Ensure this sample JSON exactly matches the structure of the JSON data being pushed by the actual source API endpoint. Mismatches between the sample JSON data structure and the JSON data returned by the API will cause the dataset to fail on load.
After creating the Push API connection, you must create a new dataset using this Push API connection as the source.
Configure a Push API Dataset
To configure a Push API Dataset, follow these steps.
- Create a New Managed Dataset and set the desired Push API connection as its data source.
The sample JSON schema you supplied for the source connection will be translated into columns with associated column data types.
- Columns that appear indented below another column are constructed from a hierarchical JSON object array in the sample source JSON provided in the Push API connection.
- Columns of type
Object Array
are disabled in the Design page and cannot be used to construct unique identifiers, row-level security and column links; however, they can be used within a transformation that operates on array types.
- Configure the column names and column data types, as well as any transformations, geocoding and row-level security.
- Click Apply Changes to confirm configuration.
Execute a Push API Request
- Navigate into the desired Dataset.
- Click Push API Instructions
- Copy the sample cURL command Post Data to the dataset.
- By default, the sample cURL command will use the exact same JSON sample schema supplied in the source Push API connection as a reminder of what the required JSON data structure must be.
If you do not see a sample cURL command for “Post Data” after clicking the Push API Instructions tab, click on Apply Changes in the top-right corner of the Design page.
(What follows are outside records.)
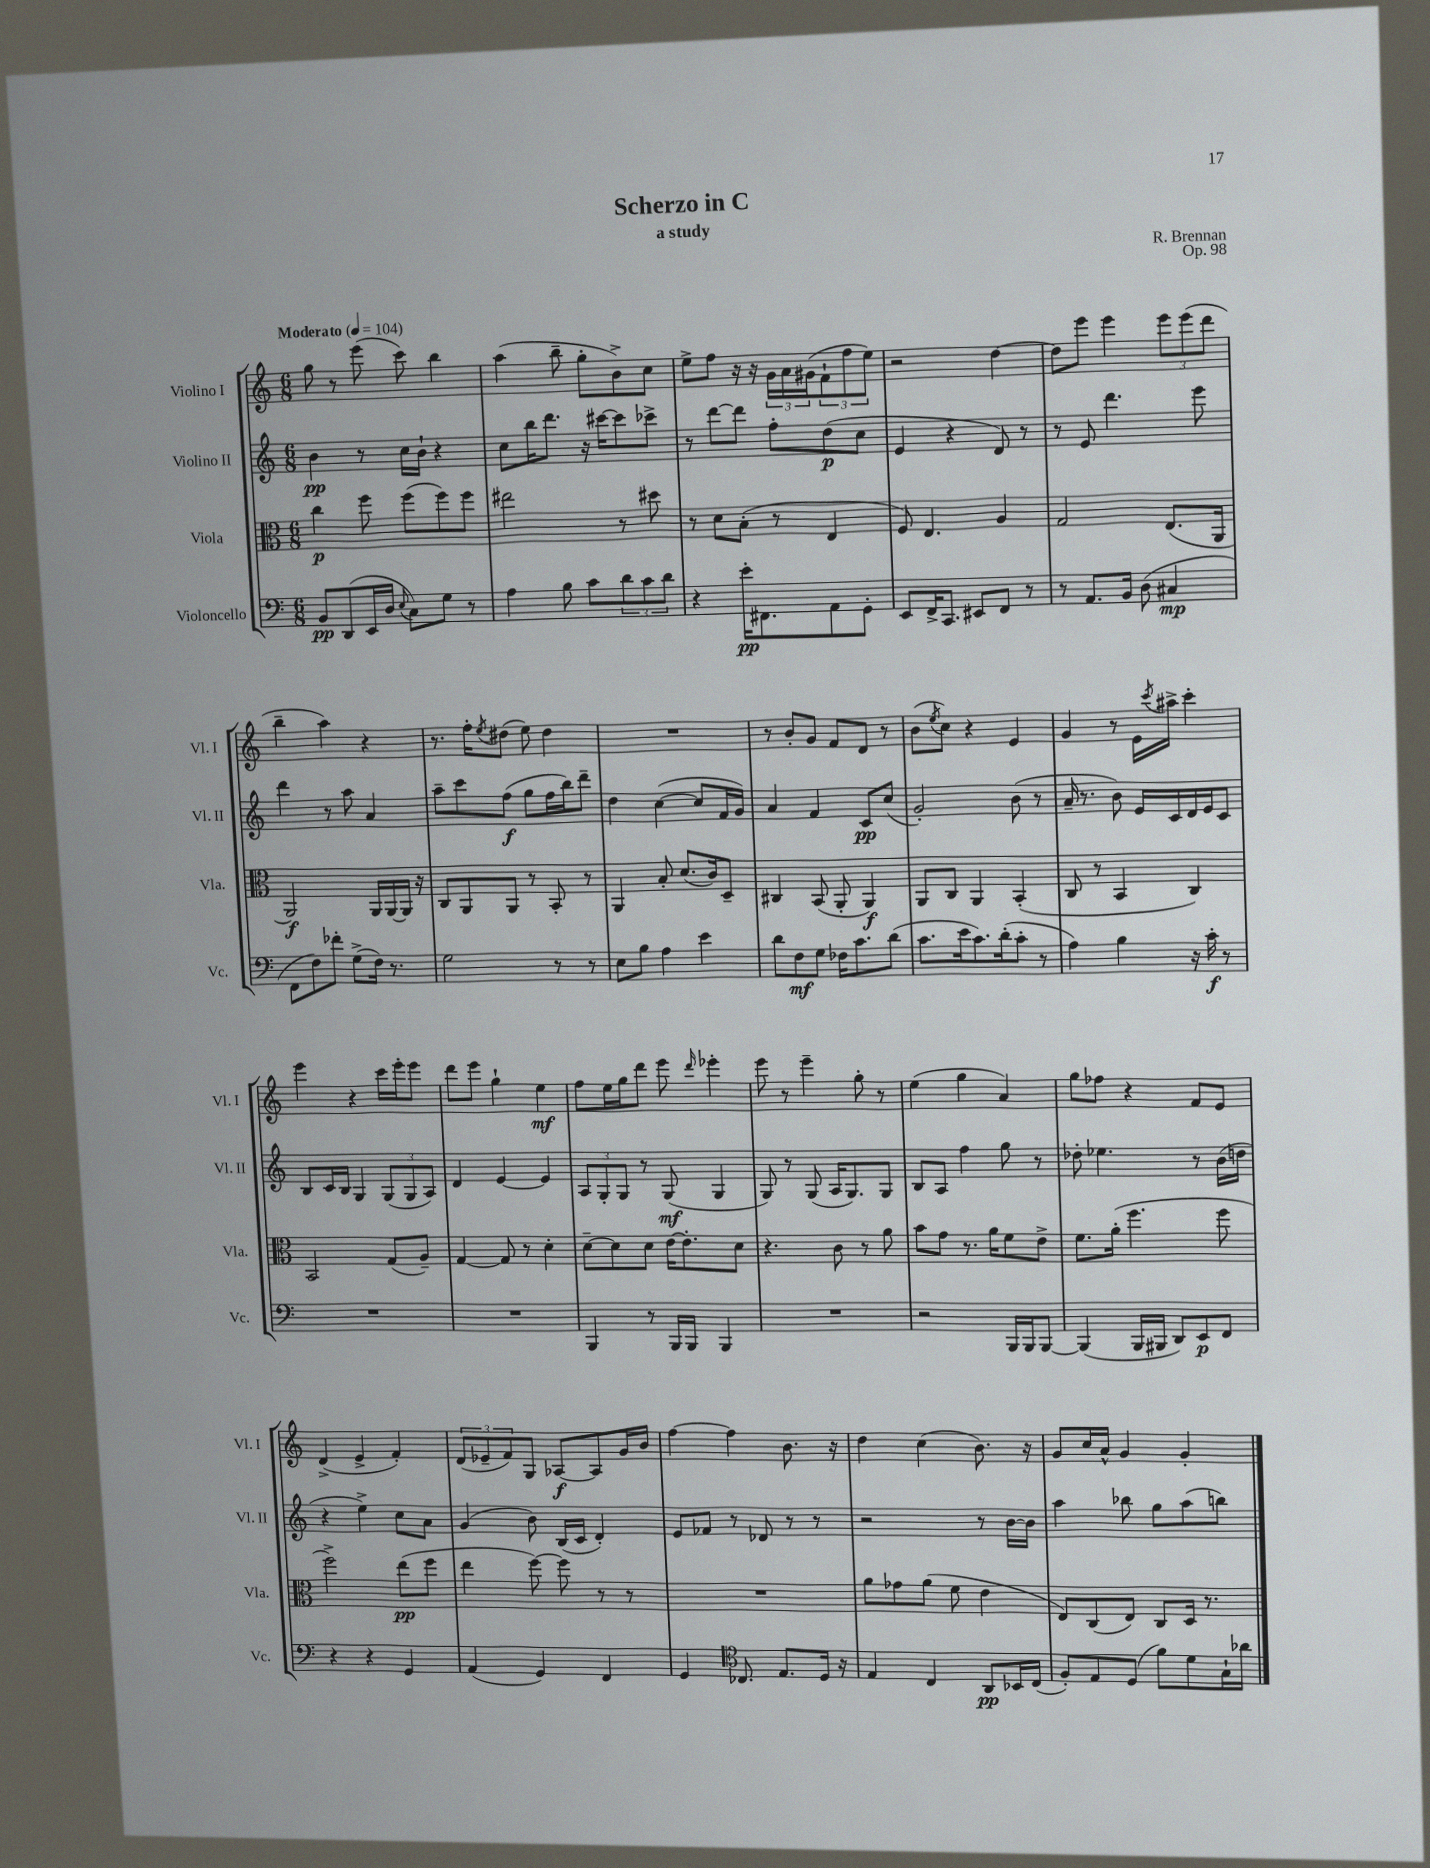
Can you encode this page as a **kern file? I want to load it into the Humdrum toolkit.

**kern	**kern	**kern	**kern
*staff4	*staff3	*staff2	*staff1
*clefF4	*clefC3	*clefG2	*clefG2
*k[]	*k[]	*k[]	*k[]
*M6/8	*M6/8	*M6/8	*M6/8
*MM104	*MM104	*MM104	*MM104
8BB	4cc	4b	8gg
(8DD	.	.	8r
16EE	8ff	8r	(8eee
16D	.	.	.
8qqE	.	.	.
8C)	(8ff	16cc	8ccc)
.	.	16b`	.
8G	8ff)	4r	4bb
8r	8ff	.	.
=	=	=	=
4A	2ee#	8cc	(4aa
.	.	16bb	.
.	.	8.ddd	.
8B	.	.	8bb~
8c	.	16r	8gg'
.	.	[16ccc#	.
12d	8r	8ccc#]	8b^)
12c	.	.	.
.	8dd#	8ccc-^	8cc
12d	.	.	.
=	=	=	=
4r	8r	8r	8ee^
.	8d	[8ddd	8ff
16e'	(8B'	8ddd]	16r
8.FF#	.	.	16r
.	8r	8ff'	24g
.	.	.	24a
.	.	.	(24g#
8AA	4E	(8dd	12f`
.	.	.	12ff
8GG'	.	8cc	.
.	.	.	12ee)
=	=	=	=
8EE	8F)	4e	2r
16FF^	4.E	.	.
8.CC	.	.	.
.	.	4r	.
8EE#	.	.	.
8FF	4A	8d)	[4dd
8r	.	8r	.
=	=	=	=
8r	2G	8r	8dd]
8.AA	.	8e	8eee
.	.	4.ddd	4eee
16BB	.	.	.
(8D	.	.	.
4C#	(8.E	.	12eee
.	.	.	(12eee
.	.	8eee	.
.	.	.	12ddd
.	16AA	.	.
=	=	=	=
8FF	2AA)	4ddd	4bb~
8F)	.	.	.
8f-'	.	8r	4aa)
(8G^	.	8aa	.
16F)	16AA	4a	4r
8.r	[16AA	.	.
.	16AA]	.	.
.	16r	.	.
=	=	=	=
2G	8C	8aa~	8.r
.	8AA	8ccc	.
.	.	.	16ff'
.	.	.	8qee
.	8AA	(8ff	(8dd#
.	8r	8gg	8ee)
8r	8BB'	16ff	4dd#
.	.	16bb)	.
8r	8r	8ddd~	.
=	=	=	=
8E	4AA	4dd	2.r
8B	.	.	.
4A	8B'	([4cc	.
.	(8.d	.	.
4e	.	8cc]	.
.	16c)	.	.
.	8D~	16f	.
.	.	16g)	.
=	=	=	=
8d	4C#	4a	8r
8F	.	.	8b'
8G	(8BB	4f	8g
16F-	8AA'	.	8f
8.c	.	.	.
.	4AA)	8c	8d
(8d	.	(8cc	8r
=	=	=	=
8.c	8AA	2g')	(8b
.	.	.	8qee
.	8C	.	8cc)
16e	.	.	.
8.c)	4AA	.	4r
(16d'	.	.	.
8c'	(4BB'	(8b	4e
8r	.	8r	.
=	=	=	=
4A)	8C	16a~	4g
.	.	8.r	.
.	8r	.	.
4B	4BB	8b)	8r
.	.	16e	16e
.	.	.	8qccc
.	.	16c	16aa#^
16r	4C)	16d	4ccc'
16c'	.	16e	.
8r	.	8c	.
=	=	=	=
2.r	2BB	8B	4eee
.	.	16c	.
.	.	16B	.
.	.	4G	4r
.	(8G	(12G	16ccc
.	.	.	16eee'
.	.	12G	.
.	8A~)	.	8eee
.	.	12A)	.
=	=	=	=
2.r	[4G	4d	8ddd
.	.	.	8eee
.	8G]	[4e	4gg`
.	8r	.	.
.	4d'	4e]	4ee
=	=	=	=
4BBB	[8d~	12A	8ff
.	.	12G'	.
.	8d]	.	16ee
.	.	12G	.
.	.	.	16gg
8r	8d	8r	8ddd
16BBB	[16e	(8G	8eee
16BBB	8.e']	.	.
.	.	.	16qqddd
4BBB	.	4G	4eee-'
.	8d	.	.
=	=	=	=
2.r	4.r	8G)	8eee
.	.	8r	8r
.	.	(8G	4eee~
.	8c	16A	.
.	.	8.G)	.
.	8r	.	8gg'
.	8a	8G	8r
=	=	=	=
2r	8b	8B	(4ee
.	8g	8A	.
.	8.r	4ff	4gg
.	16a	.	.
16BBB	8f	8gg	4a)
16BBB	.	.	.
[8BBB	8e^	8r	.
=	=	=	=
(4BBB]	8.f	8dd-'	8gg
.	.	4.ee-	8ff-
.	(16a'	.	.
16BBB	4.ff	.	4r
16BBB#	.	.	.
8DD)	.	.	.
8EE	.	8r	8f
8FF	8ff	(16b	8e
.	.	16dd	.
=	=	=	=
4r	2ff^)	4r	(4d^
4r	.	4ee^)	4e^
4GG	(8ee	8cc	4f')
.	8ff	8a	.
=	=	=	=
(4AA	4ee	(4g	(12d
.	.	.	12e-~
.	.	.	12f)
4GG)	[8ff)	8b)	8G
.	8ff]	(16B	[8A-
.	.	16c	.
4FF	8r	4d')	8A-]
.	8r	.	16g
.	.	.	16b
=	=	=	=
4GG	2.r	8e	[4ff
.	.	8f-	.
*clefC4	*	*	*
8.C-	.	8r	4ff]
.	.	8d-	.
8.E	.	.	.
.	.	8r	8.b
16D	.	8r	.
16r	.	.	16r
=	=	=	=
4E	8a	2r	4dd
.	8g-	.	.
4C	(8a	.	(4cc
.	8f	.	.
8AA	4e	8r	8.b)
16BB-	.	[16b	.
(16C	.	16b]	16r
=	=	=	=
8F')	8E)	4aa	8g
8E	(8C	.	16cc
.	.	.	16a^^
(8D	8E)	8bb-	4g
8f)	8C	8gg	.
8d	16D	(8aa	4g'
.	8.r	.	.
16G`	.	8bb)	.
16a-	.	.	.
==	==	==	==
*-	*-	*-	*-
This page will also show sample cURL commands for “Delete Data” and “Delete All Data” actions. There must be at least one column configured as a unique identifier to see the “Delete Data” cURL command. There must be at least one record of data present in the dataset to see the “Delete All Data” cURL command.
Joins are not supported for datasets that use Push API source connections. For details, please see Data Joins.
To execute a Push API request, you will need to provide the API key associated with the Qrvey Data Router.
The optimal payload size for the Push API is 1MB. You may make concurrent requests and do not need to wait until one request completes before making another request. The maximum recommended number of concurrent requests is 100.
Check Status of the Push API Request
You can check the status of the Push API request using the following cURL command:
curl --location --globoff '{{postdataUrl}}/{{jobId}}/status' \
--header 'x-api-key: {{apikey}}'
Request Variables:
postdataUrl
— Provided by Qrvey when your Qrvey instance was initially set up.jobId
— Included in the response provided by the Push API request.apikey
— Use the API key associated with the Qrvey Data Router.
Possible Response Statuses
Initializing
QueryingDatasources
Initializing
QueryingDatasources
PumpingDatasources
FillingJoinLakes
Joining
FillingEs
Complete
TerminatedExit
ErrorExit
Edit a Connection
To edit a Connection, follow these steps.
- Click on an existing connection card or click the three-dot menu and click edit. A modal will appear.
- Click "Edit" to confirm and the Connection's configuration modal will appear.
- Make your edits as desired.
- Click "Save to confirm".
Note: Reconfiguring a connection may lead to errors with for datasets that rely on the Connection.
Delete A Connection
To delete a Connection, follow these steps.
- Navigate to the Data Module and then into Connections.
- Click to open the three-dot menu on the desired Connection and select "Delete". A warning modal will appear.
- Click "Delete" to confirm.
Warning: If a connection that is being used is deleted, the assets that depend on that connection can break. In the case of datasets, they will remain active, however, the data cannot be reloaded. In the case of Automation, flows will be executed but actions using the connection will not work.
Note: deleting a connection may lead to errors with datasets that rely on the Connection.